C’est également en diversifiant son économie, notamment à travers un processus d’industrialisation et de modernisation de sa production agricole, que l’Afrique pourrait parvenir à sortir de ce système de dépendance vis-à-vis de ses clients, et à assurer une croissance pérenne. Les matières premières transformées en biens de consommation acquièrent une valeur stratégique considérable. Dans cette perspective, on peut citer le Ghana, la Côte d’Ivoire ou la Tanzanie qui ont mis en place des plans de développement nationaux promouvant les filières industrielle et agricole. Encore faut-il que cette industrialisation ne se fasse pas au détriment de l’environnement, ce qui nécessitera des moyens financiers et politiques importants pour aboutir à cette industrialisation verte et se détourner des énergies fossiles.
Le troisième chantier pour l’Afrique consistera certainement à former une union solide pour plusieurs raisons. Cela permettrait de limiter les conflits inter étatiques et intra étatiques, nuisibles au commerce intra africain. Une stratégie basée sur l’alliance plutôt que la concurrence serait certainement une manière de permettre au continent de peser davantage sur la scène internationale.
Il s’agirait par exemple de renforcer l’Union africaine, qui pourrait par ailleurs mettre en place un fonds en faveur de la transition écologique et sociale afin de doter les pays les plus pauvres en moyens financiers leur permettant d’accomplir une croissance verte et durable. Une alliance plus forte serait également bénéfique pour barrer la route aux puissances venant spolier les ressources, par exemple en appliquant de manière uniforme une jurisprudence internationale, élaborée et approuvée par l’ensemble des pays africains aux puissances internationales.
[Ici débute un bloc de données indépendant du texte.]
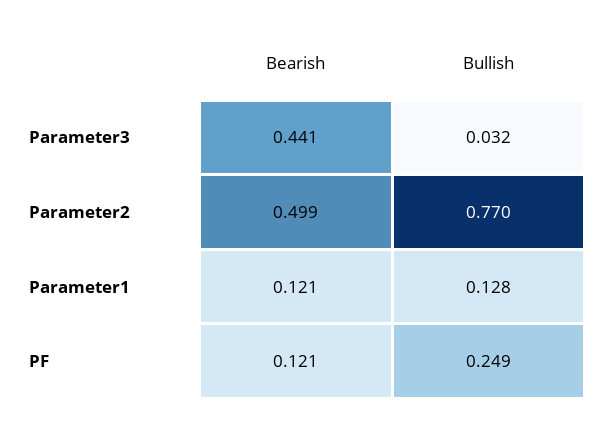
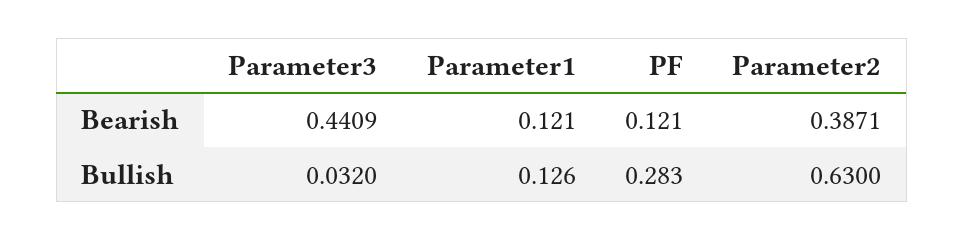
Bearish, Parameter2: 0.499 -> 0.3871
Bullish, Parameter2: 0.77 -> 0.63
Bullish, Parameter1: 0.128 -> 0.126
Bullish, PF: 0.249 -> 0.283

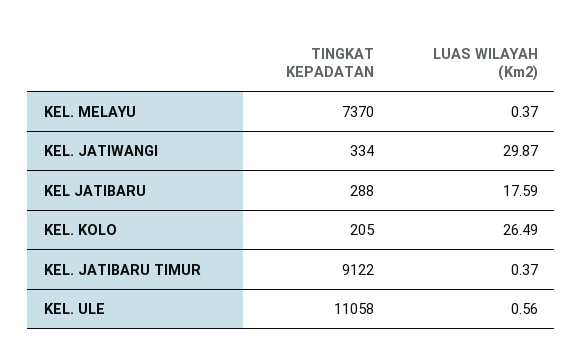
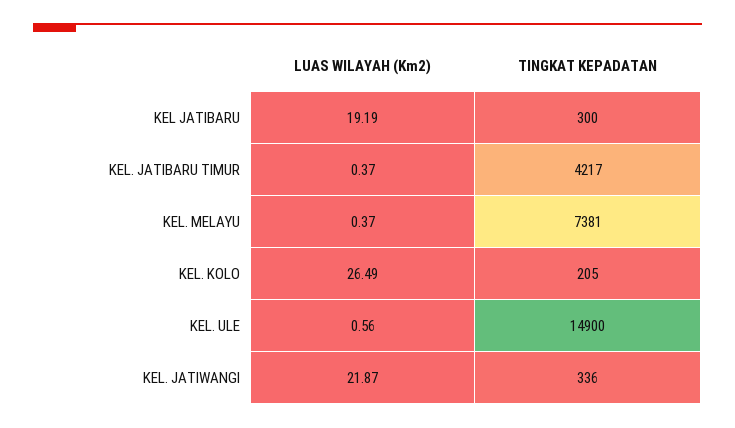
TINGKAT KEPADATAN, KEL. MELAYU: 7370 -> 7381
TINGKAT KEPADATAN, KEL. JATIWANGI: 334 -> 336
LUAS WILAYAH (Km2), KEL. JATIWANGI: 29.87 -> 21.87
TINGKAT KEPADATAN, KEL JATIBARU: 288 -> 300
LUAS WILAYAH (Km2), KEL JATIBARU: 17.59 -> 19.19
TINGKAT KEPADATAN, KEL. JATIBARU TIMUR: 9122 -> 4217
TINGKAT KEPADATAN, KEL. ULE: 11058 -> 14900

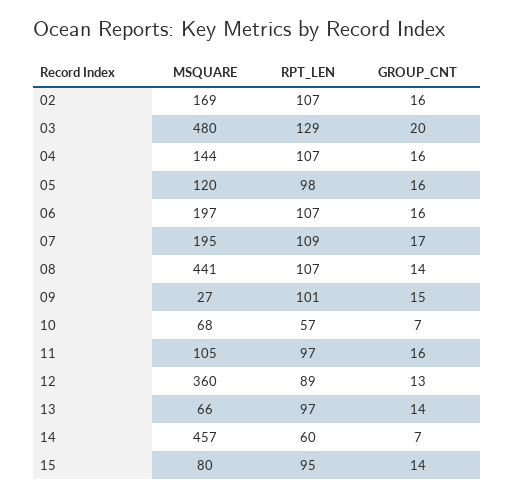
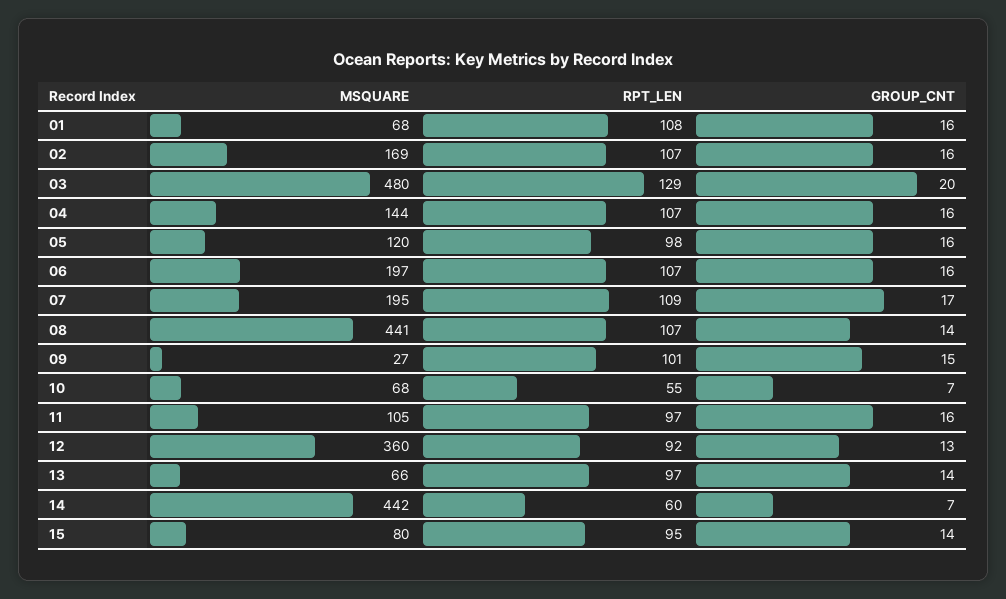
RPT_LEN, 10: 57 -> 55
RPT_LEN, 12: 89 -> 92
MSQUARE, 14: 457 -> 442
MSQUARE, 01: none -> 68
RPT_LEN, 01: none -> 108
GROUP_CNT, 01: none -> 16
Il faudrait toutefois apaiser les tensions existantes et une classe politique transparente souhaitant oeuvrer en faveur du bien commun.
Prendre les bonnes décisions aujourd’hui pour l’Afrique verte de demain
L’avenir écologique et social de l’Afrique se construira sur les décisions prises aujourd’hui. Compte tenu de la demande croissante de ressources naturelles, de l’augmentation du nombre d’habitants, de l’expansion des flux financiers et des investissements dans le continent ou encore de l’urbanisation, le potentiel de l’Afrique à se développer durablement est un véritable enjeu.
Le continent doit se donner les moyens – via une meilleure répartition de la rente, une diversification de son économie, une coopération intra africaine, entre autres – de maîtriser sa trajectoire économique et d’assurer une stabilité politique.
Le développement de l’Afrique sera nécessairement confronté, tôt ou tard à la question de sa compatibilité avec la préservation de la Nature et des Hommes. Le continent, encore aux prémisses de son développement, aura là l’occasion de devenir le laboratoire d’un modèle différent, d’une croissance différente, prenant davantage en compte les préoccupations sociales et environnementales que nous connaissons aujourd’hui.
L’urgence est là, et c’est aujourd’hui que les décisions majeures doivent être prises. Comme l’a souligné Donald Kaberuka, ancien président de la Banque Africaine pour le Développement (BAD), « l’Afrique peut décider d’adopter une approche plus durable de développement pour générer des avantages en termes de sécurité de l’environnement, de bien-être humain et de compétitivité. Les décisions prises aujourd’hui en matière d’infrastructures, de l’énergie et de la production alimentaire auront un impact réel sur les opportunités et les choix qui s’offriront à nous dans un avenir lointain ».